Sandy Verma
Tezzbuzz|26-04-2026
Virat Kohli was born in Delhi, learned his cricket in Delhi and carries Delhi in everything he does on a cricket field whether he is playing at the Chinnaswamy or anywhere else in the world.
On Monday night at the Arun Jaitley Stadium, he comes home, and he comes with unfinished business. Royal Challengers Bengaluru were beaten here by Delhi Capitals on April 18, a six-wicket defeat at the Chinnaswamy that ended their home unbeaten run and left a score that has been sitting in the back of the dressing room ever since.
Monday is the revenge fixture, at the ground where the man leading RCB has always felt most at home, with a personal milestone sitting eleven runs away that would make this evening unforgettable regardless of the result.
Eleven runs. That is all that stands between Virat Kohli and becoming the first player in IPL history to reach 9,000 runs in the competition, and he needs those eleven runs at a ground where he averages 66.8 with seven fifties in eleven innings. The Kotla has always been kind to him in a way that feels almost personal, as though the ground itself understands the relationship between this city and this cricketer.
The Delhi crowd will face the strangest of conflicts on Monday, a man who is their own, batting against their team, on the verge of a milestone that belongs to him alone. He arrived at this tournament needing 45 runs to reach 9,000, scored 34 against Gujarat Titans in RCB’s last outing, and now stands on the doorstep of history at the ground where his story began. The only question is how many overs it takes him to get there.
The April 18 defeat still stings. RCB were cruising at 99 for 1 at the halfway mark of their innings; a platform that should have produced 200 and then Axar Patel and Kuldeep Yadav applied a squeeze so effective that the hosts managed just 29 runs in the final five overs, finishing on 175 for 8.
DC were reeling at 18 for 3 in the chase after Bhuvneshwar Kumar took three early wickets, and even then KL Rahul and Tristan Stubbs found a way, Stubbs finishing unbeaten on 60 off 47 and David Miller sealing it in the final over with one ball to spare. It was the kind of defeat that reveals something about a team’s vulnerabilities, and RCB have spent the weeks since making sure those vulnerabilities are addressed.
Devdutt Padikkal is back in form, Hazlewood is bowling with genuine pace and control, and the confidence from chasing down 206 against Gujarat Titans in their last game gives them the kind of momentum that makes revenge feel possible.
Delhi Capitals arrived at their own ground in a complicated state. Saturday’s loss to Punjab Kings, where KL Rahul’s extraordinary 152 off 67 balls was not enough to defend 264, was the kind of defeat that follows a team around, and the mood in the DC camp cannot be easy right now.

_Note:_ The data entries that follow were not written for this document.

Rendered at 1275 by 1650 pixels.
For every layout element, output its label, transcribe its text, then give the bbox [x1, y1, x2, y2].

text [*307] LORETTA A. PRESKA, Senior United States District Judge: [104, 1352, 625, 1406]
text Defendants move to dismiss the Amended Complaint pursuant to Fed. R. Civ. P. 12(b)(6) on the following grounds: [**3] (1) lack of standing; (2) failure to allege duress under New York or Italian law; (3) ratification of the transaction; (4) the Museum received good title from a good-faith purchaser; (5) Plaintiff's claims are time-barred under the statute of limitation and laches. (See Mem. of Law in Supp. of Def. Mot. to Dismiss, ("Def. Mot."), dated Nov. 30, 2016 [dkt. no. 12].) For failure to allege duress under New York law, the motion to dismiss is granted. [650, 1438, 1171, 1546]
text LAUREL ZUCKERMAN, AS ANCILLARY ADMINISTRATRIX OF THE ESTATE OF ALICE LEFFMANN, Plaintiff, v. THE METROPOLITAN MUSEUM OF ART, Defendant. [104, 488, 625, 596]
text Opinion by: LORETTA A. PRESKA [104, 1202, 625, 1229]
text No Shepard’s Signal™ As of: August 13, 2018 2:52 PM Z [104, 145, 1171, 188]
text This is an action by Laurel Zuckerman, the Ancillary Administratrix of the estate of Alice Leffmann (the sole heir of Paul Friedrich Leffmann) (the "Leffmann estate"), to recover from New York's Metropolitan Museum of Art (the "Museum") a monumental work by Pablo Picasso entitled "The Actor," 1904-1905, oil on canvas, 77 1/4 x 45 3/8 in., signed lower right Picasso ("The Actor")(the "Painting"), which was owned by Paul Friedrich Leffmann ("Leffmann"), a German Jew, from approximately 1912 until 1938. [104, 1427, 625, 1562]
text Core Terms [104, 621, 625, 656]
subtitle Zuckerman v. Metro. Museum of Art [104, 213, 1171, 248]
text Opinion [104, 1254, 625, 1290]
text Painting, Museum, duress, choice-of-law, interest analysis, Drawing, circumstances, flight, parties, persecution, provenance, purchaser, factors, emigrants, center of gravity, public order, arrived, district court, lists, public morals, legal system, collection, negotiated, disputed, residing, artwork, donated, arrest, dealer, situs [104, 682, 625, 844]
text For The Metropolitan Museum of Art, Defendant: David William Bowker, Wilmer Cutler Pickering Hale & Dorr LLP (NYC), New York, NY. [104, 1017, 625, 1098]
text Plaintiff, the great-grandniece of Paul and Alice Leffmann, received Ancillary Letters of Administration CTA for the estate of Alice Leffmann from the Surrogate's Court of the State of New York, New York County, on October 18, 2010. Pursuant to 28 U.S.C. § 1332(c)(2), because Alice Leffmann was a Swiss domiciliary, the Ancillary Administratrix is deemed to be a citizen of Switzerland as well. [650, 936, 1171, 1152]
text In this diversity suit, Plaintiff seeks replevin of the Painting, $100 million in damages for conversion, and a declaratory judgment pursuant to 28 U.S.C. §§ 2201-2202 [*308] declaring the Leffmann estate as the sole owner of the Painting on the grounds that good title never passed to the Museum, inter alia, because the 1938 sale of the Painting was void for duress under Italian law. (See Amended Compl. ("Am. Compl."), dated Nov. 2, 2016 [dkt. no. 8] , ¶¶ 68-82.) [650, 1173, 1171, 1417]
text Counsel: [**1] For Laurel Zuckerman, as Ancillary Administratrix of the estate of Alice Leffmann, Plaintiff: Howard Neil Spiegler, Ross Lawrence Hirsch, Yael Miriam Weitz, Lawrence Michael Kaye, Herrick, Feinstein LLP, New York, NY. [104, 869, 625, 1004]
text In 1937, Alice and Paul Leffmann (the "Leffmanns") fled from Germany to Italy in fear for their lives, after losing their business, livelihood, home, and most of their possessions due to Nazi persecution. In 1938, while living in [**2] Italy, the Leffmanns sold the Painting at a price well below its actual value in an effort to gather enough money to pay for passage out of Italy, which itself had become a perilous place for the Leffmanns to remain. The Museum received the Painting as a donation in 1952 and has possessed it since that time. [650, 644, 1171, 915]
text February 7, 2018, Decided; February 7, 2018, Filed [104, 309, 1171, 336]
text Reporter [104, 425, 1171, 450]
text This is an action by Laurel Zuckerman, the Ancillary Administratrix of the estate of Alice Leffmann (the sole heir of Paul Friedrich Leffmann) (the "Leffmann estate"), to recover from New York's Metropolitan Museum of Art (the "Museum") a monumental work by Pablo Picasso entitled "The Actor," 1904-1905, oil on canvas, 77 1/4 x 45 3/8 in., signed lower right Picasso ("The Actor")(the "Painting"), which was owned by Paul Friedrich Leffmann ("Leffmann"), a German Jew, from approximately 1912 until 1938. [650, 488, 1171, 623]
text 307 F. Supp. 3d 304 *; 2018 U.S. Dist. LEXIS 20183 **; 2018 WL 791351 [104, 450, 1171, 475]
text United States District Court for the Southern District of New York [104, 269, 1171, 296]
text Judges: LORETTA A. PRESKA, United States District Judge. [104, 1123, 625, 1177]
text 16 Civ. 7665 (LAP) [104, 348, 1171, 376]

They sit sixth with six points, and a loss here makes the playoff equation significantly harder to solve. The additional blow of Lungi Ngidi’s likely absence through a head injury leaves their pace attack even thinner than it already was a unit that has already taken the fewest wickets of any bowling side in the tournament. The one area where DC have genuine answers is their spin combination.
Axar Patel and Kuldeep Yadav are the only consistent bright spots in this DC bowling lineup, and if they can replicate what they did to RCB at Chinnaswamy, slow the game down in the middle overs and create pressure from both ends simultaneously, Delhi have a route to a win that keeps their season alive.
Across 35 meetings between these two sides, RCB have won 20 and DC thirteen, a historical record that leans clearly towards the visitors. More relevant is recent form:
RCB second on the table with ten points, playing with the coherence of a complete side that knows its roles, against a DC team that is searching for stability at a moment when the schedule is offering them very little room to find it.
The spin trap that DC will set for Kohli and Padikkal is the tactical battle that decides Monday’s game. If the Delhi pacers cannot take early wickets and put RCB under pressure before the spin overs arrive, the King will be celebrating 9,000 runs at the ground where he grew up and RCB will have their revenge.